Another challenge in implementing electronic forms on smartphone at scale is covering the cost of airtime. Although there is no clear evidence, electronic forms could potentially be useful to minimize costs of using paper forms [26, 28]. The decision on whether to put restrictions on the use of smartphones and Internet connectivity when employing smartphone-based electronic forms may affect the operational cost of implementing such an interface. In this study, we did not put any restriction on the use of the smartphone’s function, Internet connectivity and mobile top-up. We found that unrestricted use of the smartphone helped and motivated health workers to get used to the electronic forms. Despite this noted benefit of unrestricted use of smartphones, our analysis on health workers’ use of mobile top-up voucher implies the need of limiting health workers’ airtime use for only intended purposes on the basis of costs. In this study, health workers used about 90% of their mobile top-up for voice calls. On average, each health worker had made approximately 163 minutes of voice calls every month. Additionally, as health workers become handier with their smartphone, their use of Internet connectivity through their smartphone for other purposes such as Internet browsing and Facebook will increase. Though this may help health workers to independently gain access to information and other resources on the Internet, it will compromise the primary purpose of using electronic forms for patient assessment, and incur additional costs to the health system. Thus, it would be necessary to manage and restrict health workers’ airtime use. Covering such costs in a larger-scale implementation of similar projects for a longer period may be difficult and unfeasible. Hence, implementers of such an interface should solicit a mechanism to provide health workers free airtime for uploading forms or restrict the use of top-up vouchers for only the required purpose.

This study was done among a small number of health workers. As a result it becomes difficult for the study to analyze health workers’ experiences, barriers, preferences and motivating factors in using electronic forms on smartphones by sociodemographic characteristics and other factors. This study gives a glimpse of the bigger picture. Hence, we recommend larger studies to investigate individual factors that affect health workers’ use of mobile health forms. Well designed qualitative studies might also be helpful to dig out health system and health workers’ behaviour-related factors.

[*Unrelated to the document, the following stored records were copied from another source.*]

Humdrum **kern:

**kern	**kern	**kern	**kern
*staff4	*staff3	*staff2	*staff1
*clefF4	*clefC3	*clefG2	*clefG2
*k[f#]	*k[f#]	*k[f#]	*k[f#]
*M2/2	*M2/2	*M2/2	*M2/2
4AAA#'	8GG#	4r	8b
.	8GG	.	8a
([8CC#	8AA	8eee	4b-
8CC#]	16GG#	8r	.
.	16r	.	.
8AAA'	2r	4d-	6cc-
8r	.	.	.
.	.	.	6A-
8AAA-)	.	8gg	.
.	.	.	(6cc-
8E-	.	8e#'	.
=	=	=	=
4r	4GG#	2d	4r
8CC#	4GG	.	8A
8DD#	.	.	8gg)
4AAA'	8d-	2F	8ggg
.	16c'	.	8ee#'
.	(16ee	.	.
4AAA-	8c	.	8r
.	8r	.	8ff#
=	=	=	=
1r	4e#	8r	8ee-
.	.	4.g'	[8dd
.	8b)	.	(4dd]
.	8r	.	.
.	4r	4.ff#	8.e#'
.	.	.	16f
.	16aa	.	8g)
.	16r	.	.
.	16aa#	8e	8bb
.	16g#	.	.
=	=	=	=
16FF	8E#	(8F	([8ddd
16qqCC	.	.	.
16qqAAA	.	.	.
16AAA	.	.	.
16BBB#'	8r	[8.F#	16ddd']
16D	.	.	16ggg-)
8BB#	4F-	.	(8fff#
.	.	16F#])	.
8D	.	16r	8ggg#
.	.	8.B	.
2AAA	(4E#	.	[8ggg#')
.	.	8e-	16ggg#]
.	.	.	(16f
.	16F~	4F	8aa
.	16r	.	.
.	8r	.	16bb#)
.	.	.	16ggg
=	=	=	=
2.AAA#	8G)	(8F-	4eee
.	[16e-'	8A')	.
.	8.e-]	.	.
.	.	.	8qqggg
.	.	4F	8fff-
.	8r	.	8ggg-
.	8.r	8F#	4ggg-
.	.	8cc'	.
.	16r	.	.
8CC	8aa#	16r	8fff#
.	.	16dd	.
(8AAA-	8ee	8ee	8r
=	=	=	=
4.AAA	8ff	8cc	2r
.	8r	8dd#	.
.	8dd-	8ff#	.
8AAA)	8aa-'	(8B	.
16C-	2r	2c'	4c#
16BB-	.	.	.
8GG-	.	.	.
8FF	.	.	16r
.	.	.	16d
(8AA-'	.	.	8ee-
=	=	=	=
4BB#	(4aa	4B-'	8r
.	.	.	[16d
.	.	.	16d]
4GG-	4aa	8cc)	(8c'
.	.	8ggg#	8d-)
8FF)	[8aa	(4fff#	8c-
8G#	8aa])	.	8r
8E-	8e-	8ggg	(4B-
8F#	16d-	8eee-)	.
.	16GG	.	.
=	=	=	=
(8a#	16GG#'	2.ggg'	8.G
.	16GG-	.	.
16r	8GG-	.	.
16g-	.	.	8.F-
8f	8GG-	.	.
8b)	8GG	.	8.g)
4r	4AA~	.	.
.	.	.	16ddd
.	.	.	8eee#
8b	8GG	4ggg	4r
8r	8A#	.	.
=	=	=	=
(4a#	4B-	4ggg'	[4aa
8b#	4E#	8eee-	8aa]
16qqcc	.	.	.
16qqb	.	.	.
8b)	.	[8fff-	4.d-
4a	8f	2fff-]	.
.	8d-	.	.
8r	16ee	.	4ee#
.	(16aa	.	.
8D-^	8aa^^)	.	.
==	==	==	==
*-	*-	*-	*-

With the good intention of investigating and understanding health workers’ experiences in using electronic forms on smartphones, two of the investigators conducted the data collection and analysis of the study. However this might have lead to information bias. To minimize this bias, we pretested the questionnaire and discussed the findings and arguments made in this study among all research team members who have different areas of expertise.


Both HEWs and midwives found electronic forms on smartphones useful for day-to-day maternal health care services delivery. However, technical challenges related to design of electronic forms and smartphones, problems of health systems and health workers’ behaviour would make using such forms on smartphones at scale difficult. Furthermore, soliciting a mechanism of securing free airtime for health workers from telecommunication service providers, or putting restrictions on health workers’ mobile top-up voucher use would be necessary in view of long-term cost management and sustainable implementation of such work tools.